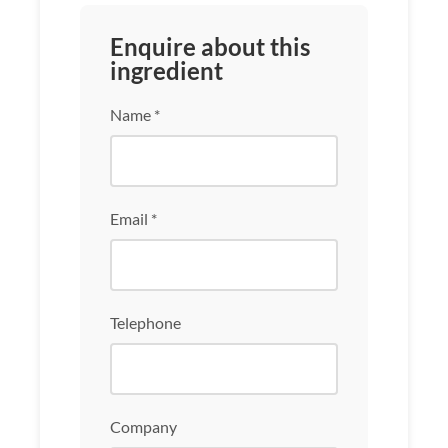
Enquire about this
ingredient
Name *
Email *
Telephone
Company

==

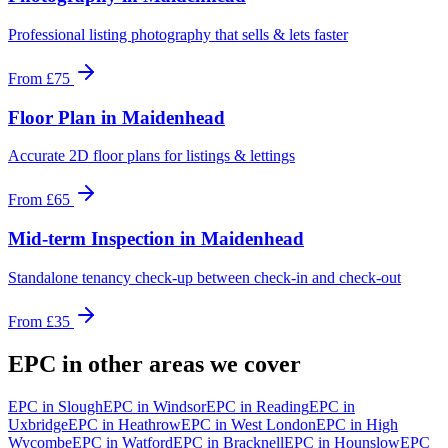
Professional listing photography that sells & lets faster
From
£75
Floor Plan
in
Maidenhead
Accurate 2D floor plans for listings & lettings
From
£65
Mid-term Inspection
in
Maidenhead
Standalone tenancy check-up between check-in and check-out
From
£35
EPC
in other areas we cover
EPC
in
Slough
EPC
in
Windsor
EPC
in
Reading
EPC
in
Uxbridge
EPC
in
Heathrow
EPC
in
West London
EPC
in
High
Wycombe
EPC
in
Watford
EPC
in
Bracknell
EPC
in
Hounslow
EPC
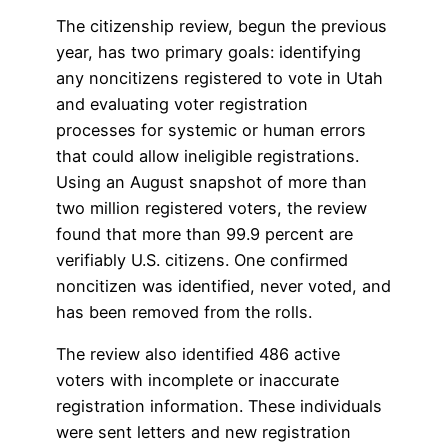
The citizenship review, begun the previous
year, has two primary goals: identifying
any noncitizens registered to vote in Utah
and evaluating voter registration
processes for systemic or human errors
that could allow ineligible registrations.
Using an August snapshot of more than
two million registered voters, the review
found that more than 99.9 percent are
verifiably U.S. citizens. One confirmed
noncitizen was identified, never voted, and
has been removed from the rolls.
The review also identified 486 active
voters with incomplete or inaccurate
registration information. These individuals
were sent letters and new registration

* * *

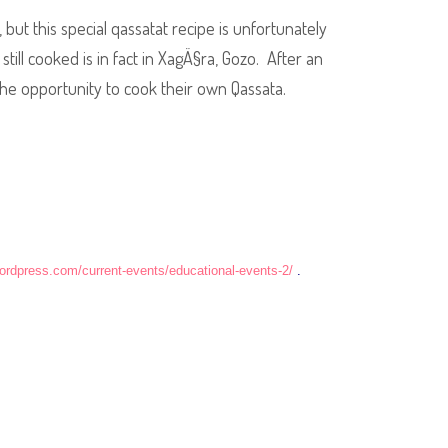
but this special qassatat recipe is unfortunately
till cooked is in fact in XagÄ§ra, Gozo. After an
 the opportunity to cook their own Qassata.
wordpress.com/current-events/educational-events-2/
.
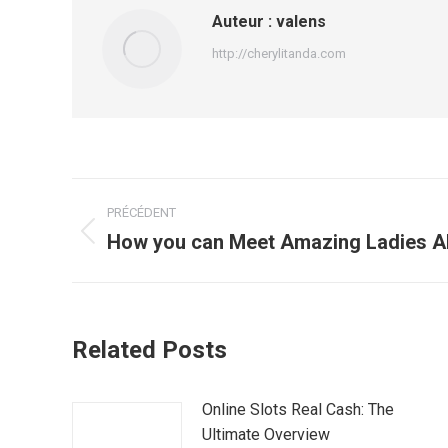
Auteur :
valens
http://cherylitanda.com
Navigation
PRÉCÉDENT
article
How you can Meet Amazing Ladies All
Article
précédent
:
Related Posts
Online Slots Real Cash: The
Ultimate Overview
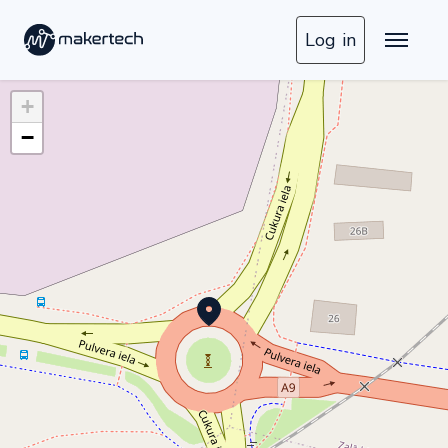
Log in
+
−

** DIRECTIONS **
If a line of the listing contains the word "more", count it, then state only the total.

** OUTPUT FOR THIS TASK **
2